How to create a Hybrid MLOps platform using Red Hat OpenShift and Google Cloud

13 septembre 2023Robert Lundberg, Kristoffer Naerland-Sohrt, Mohamed Tleilia5 minutes (temps de lecture)

Integrating AI into applications requires an MLOps (Machine Learning Operations) ready platform that often needs to work on premises as well as in the cloud. Businesses looking to put AI into production will want to understand this methodology in detail.

Operationalizing AI is no small feat. In a recent survey sponsored by Red Hat with Gartner Peer Community 50% of the respondents said that it takes them 7-12 months on average to get a model deployed. That’s a long time in today’s generative AI space.

Research supports Gartner’s findings. In Google’s seminal paper from 2015, Sculley et al. argues that “Only a small fraction of real-world ML systems is composed of the ML code, as shown by the small white (edit) box in the middle.”

image2-Sep-13-2023-02-41-25-7161-PM

The cost associated with maintaining a model is draining. Many environments have a data scientist spending their time handling issues outside the core Machine Learning environment, or outside their area of expertise. The time they spend managing the system increases the time it takes to get models up and running. Tasks such as running a container/environment are meant as Developer Operations (DevOps) tasks and technical debt is added when a system is designed in such a way that a data scientist needs to create their own DevOps methodology instead of inheriting it from the company.

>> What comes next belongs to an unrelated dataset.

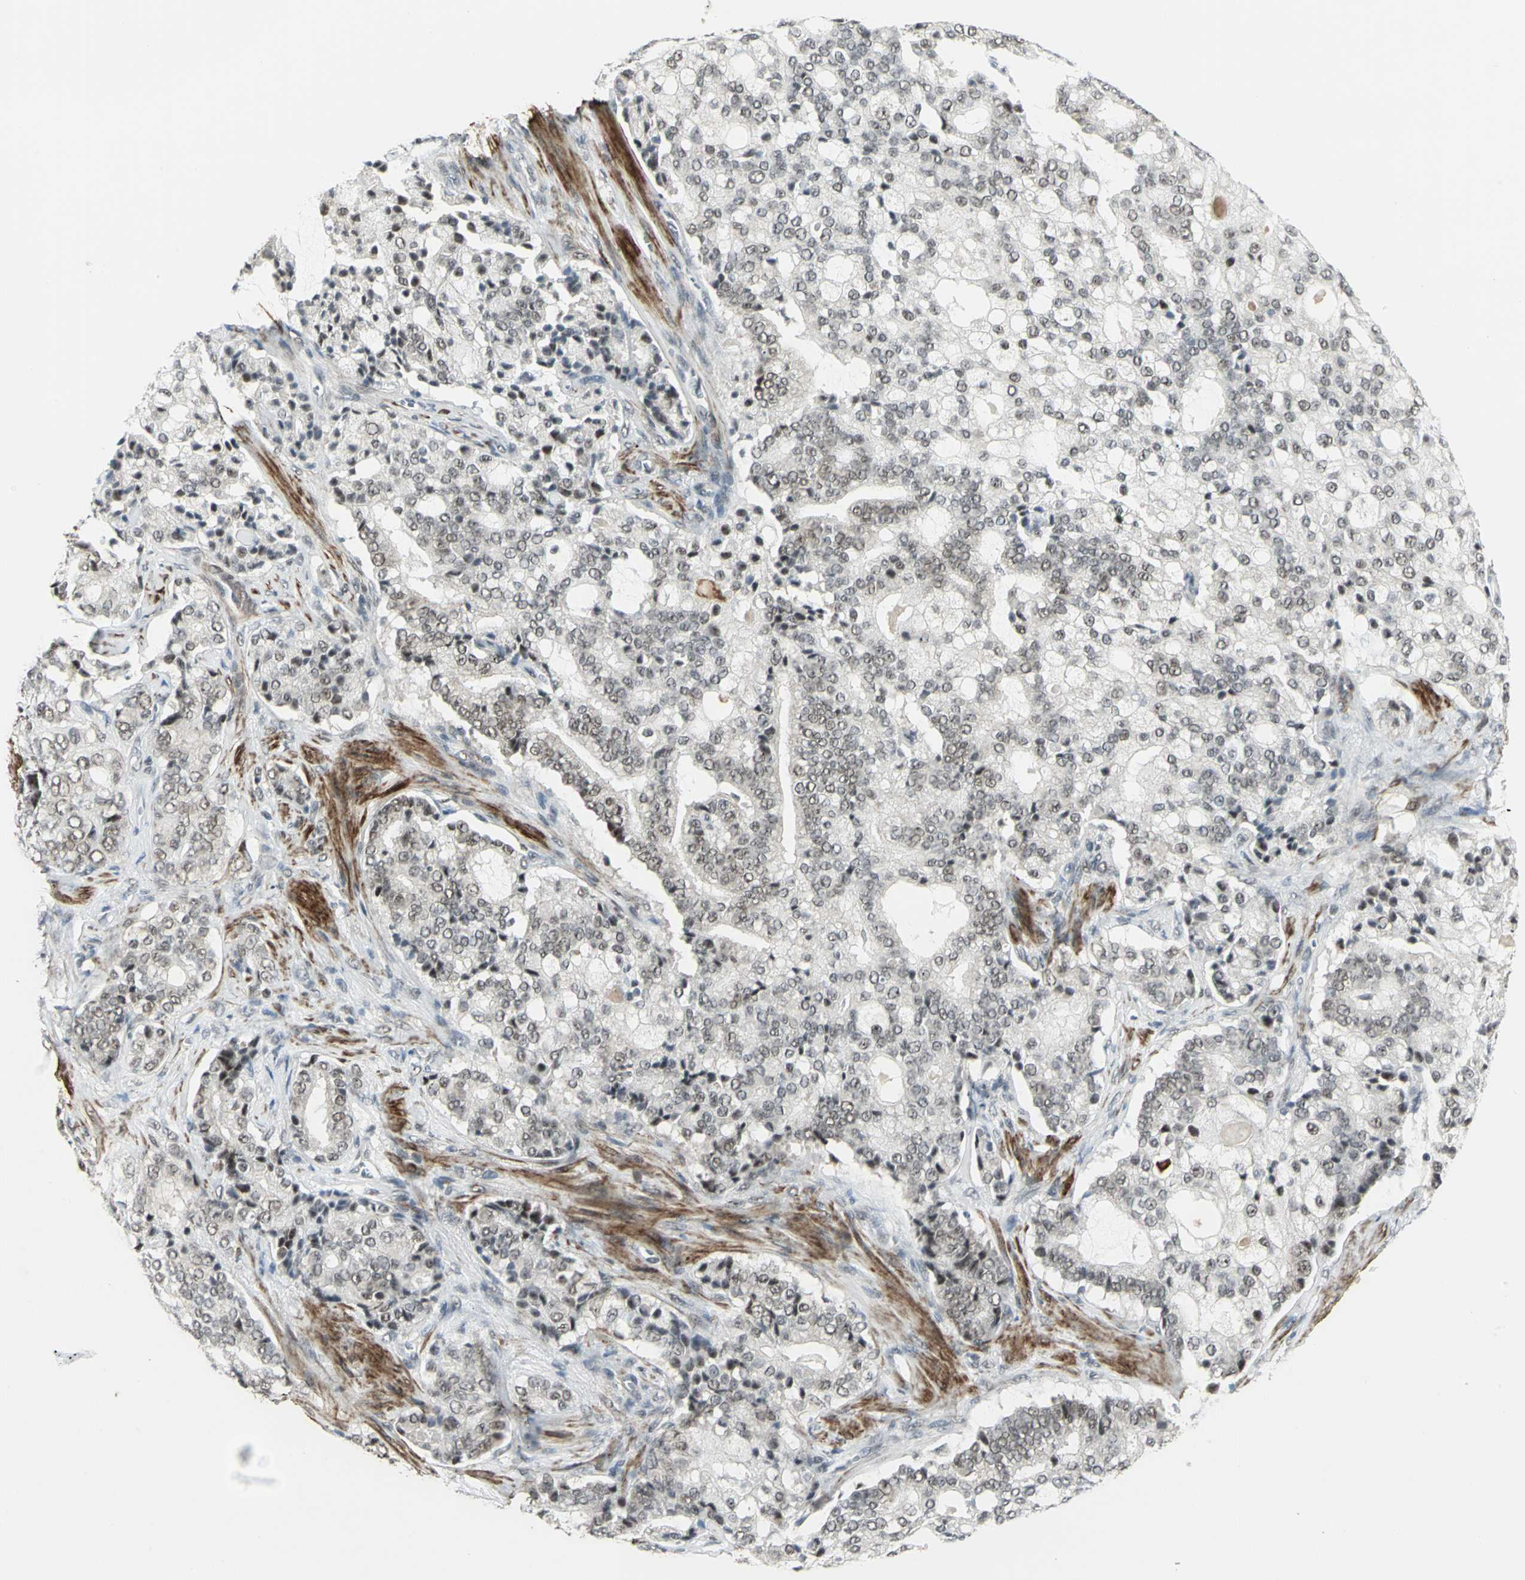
{"staining": {"intensity": "weak", "quantity": "<25%", "location": "nuclear"}, "tissue": "prostate cancer", "cell_type": "Tumor cells", "image_type": "cancer", "snomed": [{"axis": "morphology", "description": "Adenocarcinoma, Low grade"}, {"axis": "topography", "description": "Prostate"}], "caption": "This image is of prostate adenocarcinoma (low-grade) stained with immunohistochemistry (IHC) to label a protein in brown with the nuclei are counter-stained blue. There is no expression in tumor cells. Nuclei are stained in blue.", "gene": "MTA1", "patient": {"sex": "male", "age": 58}}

Utilizing a hybrid application platform extended with AI tooling lets you serve MLOps ready models. The models then inherit the methodology of DevOps which allows them to easily feed into an application and are portable allowing them to be trained on data on a customer’s premises but also move to a cloud platform like Google.

Let’s explore how to train a model on-prem and register it on Vertex AI in Google Cloud.

Red Hat OpenShift on Google Cloud

Red Hat OpenShift is the leading enterprise application platform for enterprises who want to build, deploy and run cloud-native applications from a hybrid cloud to the edge. It provides full-stack automated operations, brings security to the entire application development process, offers a consistent experience across all environments, and self-service provisioning for developers.

Google Cloud is one of the leading cloud vendors, enabling you to quickly and easily get access to cloud computing. It has especially honed in on AI workloads with its Vertex AI offering making it easy to build, train, manage, and deploy AI models in the cloud.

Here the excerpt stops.